Comments: 11
Oh, rats -- that is too bad.

"scholars can turn to the French edition for a full accounting" -- like, only scholars can possibly be interested in the unabridged version? Like, you're not a scholar if you don't speak French? Excuse me?? (And yes, I saw that the text says "anyone" earlier, but that last sentence rather seems to qualify the "anyone".)
BrokenTune 1 year ago
Exactly! I'm also peeved by the "some material not of sufficient interest to the British and American general reader". WTF does that mean? What is a general reader? Surely, someone who turns to a specific biography about an author has more than a passing general interest?!
And where does the translator get off about the nationality of the reader limiting their interest?? Not to mention that an English translation is essentially an access route to the book for ANYONE who doesn't speak French but can speak English?

I'm ready to start this book off with minus-stars at this point. That is, once I get over the stupid Translator's Note.
BrokenTune 1 year ago
I never thought I'd turn to William Hague for comfort reading...
Oh Lord ... :D

Are you sure you even want to do this to yourself? I mean, 1% in isn't that much of a commitment ...
BrokenTune 1 year ago
Nope. I'm not sure at all. However, the translator is not the author, so for all I know, the author may have done a great job with this book.
Tannat 1 year ago
You mean the author who cut out stuff? I'm confused.

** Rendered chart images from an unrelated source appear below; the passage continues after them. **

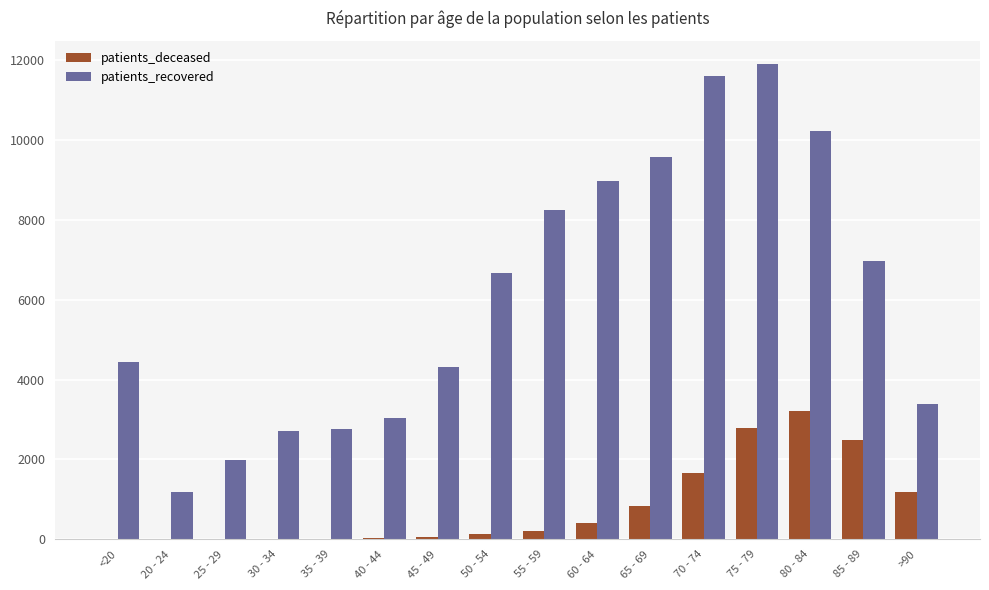

Which series has the largest total across all categories?

patients_recovered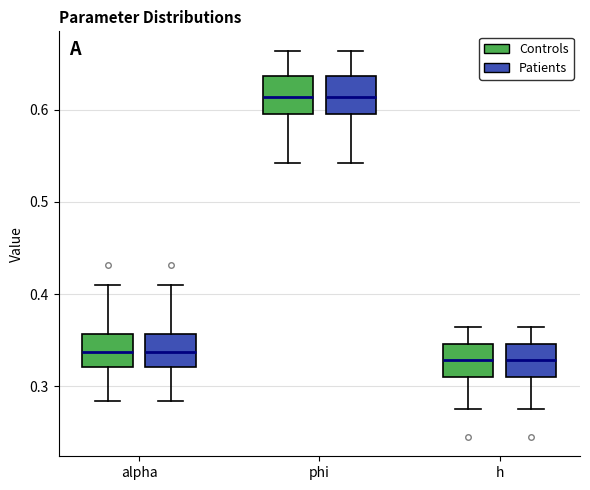

Where does the lower whisker of the box for h (Patients) end on the y-axis? The values are not printed on the chart, so give them approximately, as read against the axis.

0.28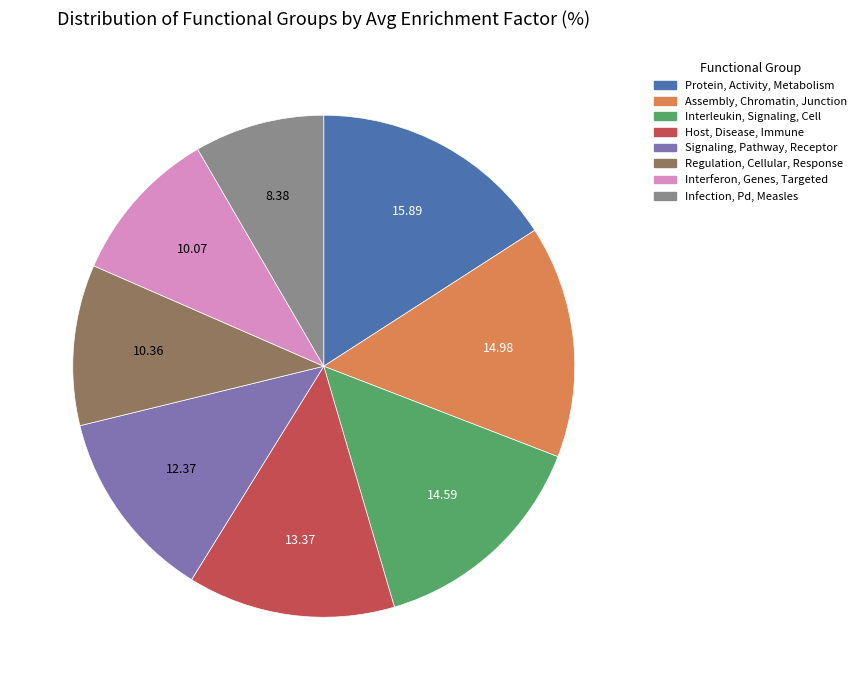

Approximately how many times larger is the value at Signaling, Pathway, Receptor compared to Protein, Activity, Metabolism?

0.8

I like the idea of a book starting out with negative stars. Do you like Camus's writing? Is that why you want to read this biography?
@BT: Fair. -- One also wonders what the author himself thinks about his work being considered of interest to "the British and American general reader" only in an abridged translation, incidentally.

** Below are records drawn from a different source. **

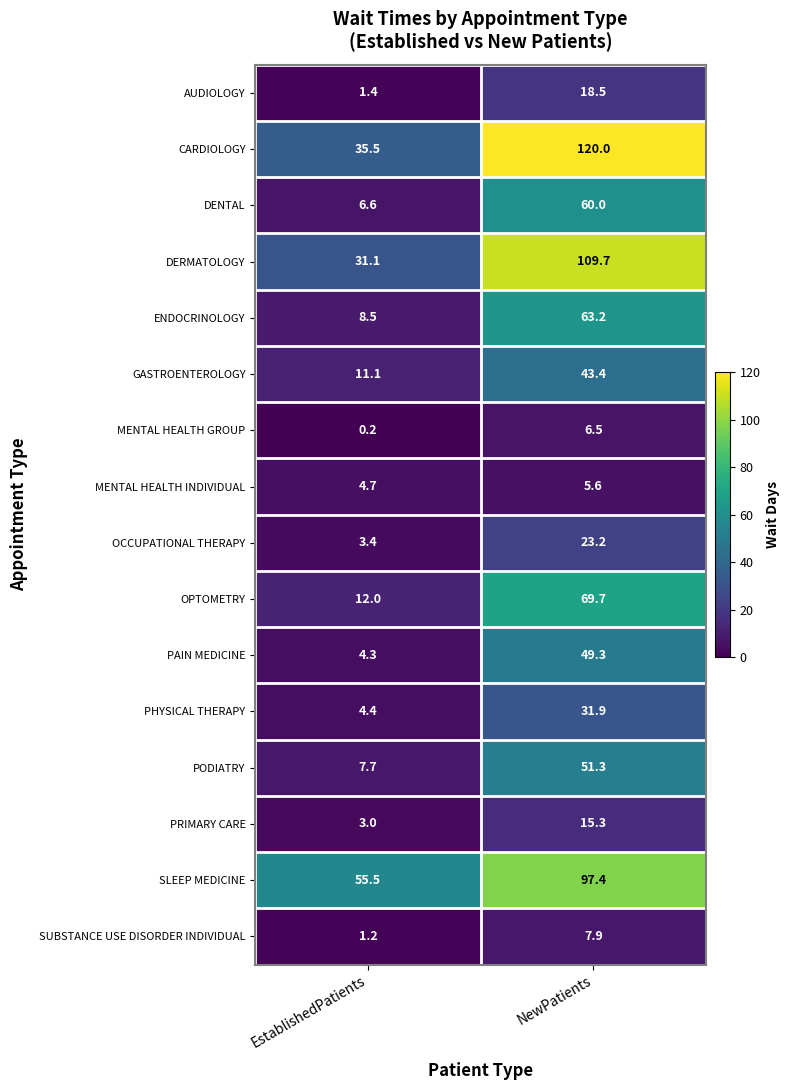

What is the total value across all series at NewPatients?

772.9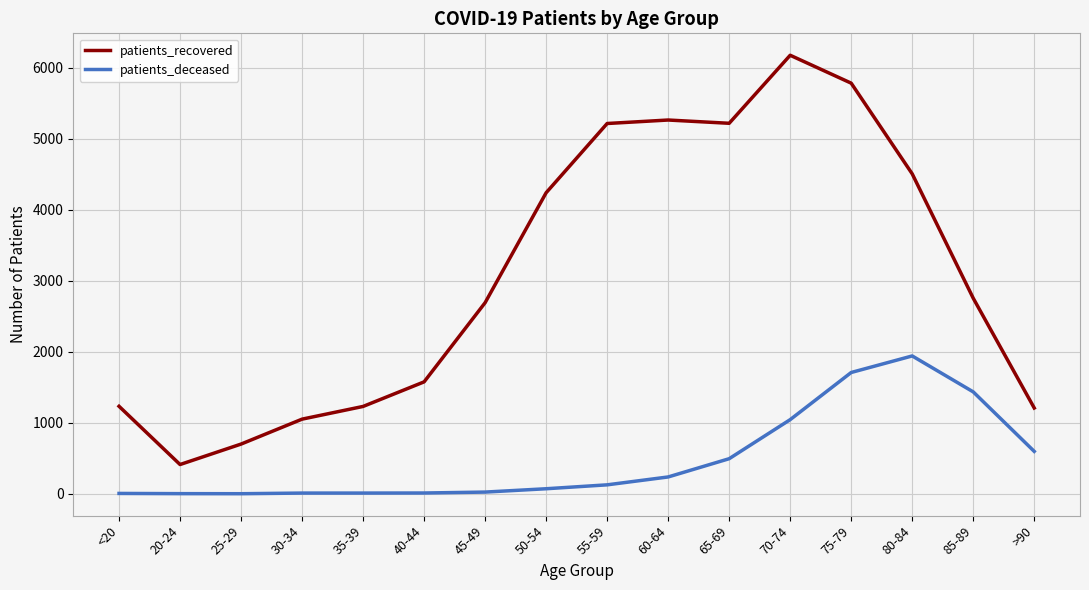

List the series in order of their peak value, highest first.

patients_recovered, patients_deceased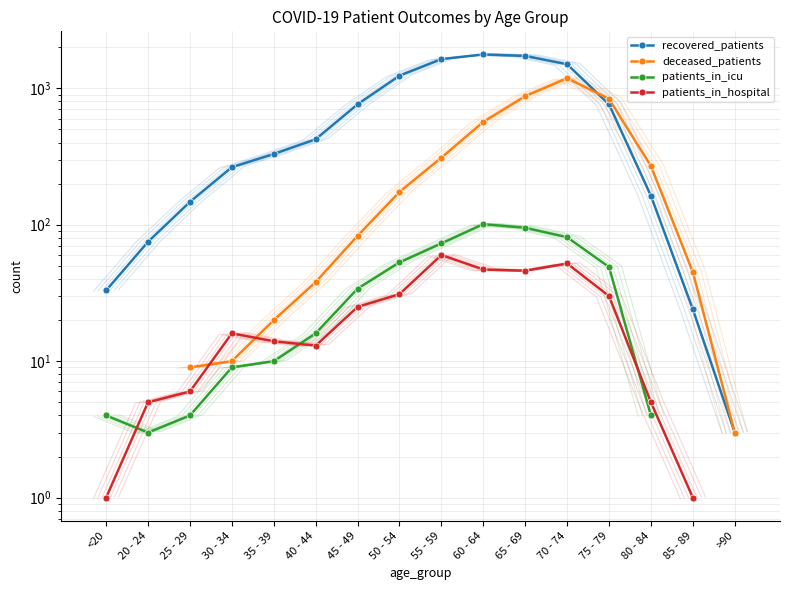

Which category has the lowest value in the recovered_patients series?

>90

That said, the German translation seems to be unabridged ( At any rate, it's more than twice the length of the English version, which puts some more colour on the English translator's assertion that "while all relevant information about the life and work of Albert Camus has been retained, SOME material ... has been omitted to improve the narrative flow." That strikes me as rather a big "some."

In fairness, some of the reviews on note a surfeit of information. Still, I'd rather determine for myself what information is relevant to me and what isn't ...
@Tannat: My understanding is that the translator cut out stuff. Massively -- about half the book, because he deemed it of no interest to English and American readers.
BrokenTune 1 year ago
@TA: Thank you! That decides it then. I'll scout for either the German version or a different book altogether.

@Tannat: No, it sounds like the translator or publisher cut the material for this particular translated edition. If it had been the author, I would have expected a note from the author on the abridged edition, not from the translator.
Happy to be of help ... ;~
Tannat 1 year ago
Thanks for clarifying. I just wasn't sure who was counted as the author or translator.